Records from a collection:
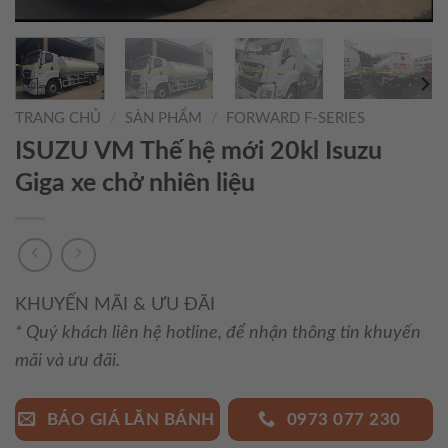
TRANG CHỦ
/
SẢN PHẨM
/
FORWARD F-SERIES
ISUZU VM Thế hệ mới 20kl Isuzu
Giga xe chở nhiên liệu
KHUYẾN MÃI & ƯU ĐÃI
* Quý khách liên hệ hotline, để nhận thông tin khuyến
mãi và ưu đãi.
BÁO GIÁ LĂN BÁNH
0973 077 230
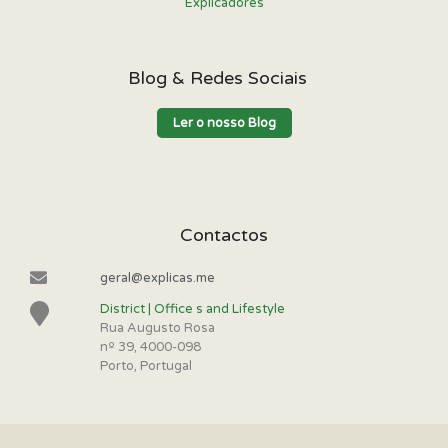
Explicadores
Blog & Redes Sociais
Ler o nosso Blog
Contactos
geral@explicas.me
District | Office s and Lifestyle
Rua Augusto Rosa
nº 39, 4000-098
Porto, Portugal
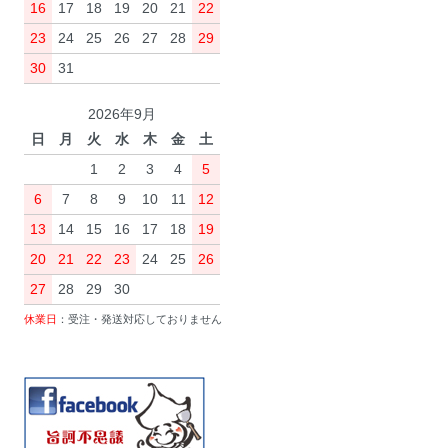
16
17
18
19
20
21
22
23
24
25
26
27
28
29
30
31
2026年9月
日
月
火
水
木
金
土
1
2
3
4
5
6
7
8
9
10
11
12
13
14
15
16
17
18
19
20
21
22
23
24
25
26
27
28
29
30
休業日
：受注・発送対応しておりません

What the exercise asks -> Every entry above should be duplicated exactly. Do not include the images.

Answer space ->
TRANG CHỦ
/
SẢN PHẨM
/
FORWARD F-SERIES
ISUZU VM Thế hệ mới 20kl Isuzu
Giga xe chở nhiên liệu
KHUYẾN MÃI & ƯU ĐÃI
* Quý khách liên hệ hotline, để nhận thông tin khuyến
mãi và ưu đãi.
BÁO GIÁ LĂN BÁNH
0973 077 230
Explicadores
Blog & Redes Sociais
Ler o nosso Blog
Contactos
geral@explicas.me
District | Office s and Lifestyle
Rua Augusto Rosa
nº 39, 4000-098
Porto, Portugal
16
17
18
19
20
21
22
23
24
25
26
27
28
29
30
31
2026年9月
日
月
火
水
木
金
土
1
2
3
4
5
6
7
8
9
10
11
12
13
14
15
16
17
18
19
20
21
22
23
24
25
26
27
28
29
30
休業日
：受注・発送対応しておりません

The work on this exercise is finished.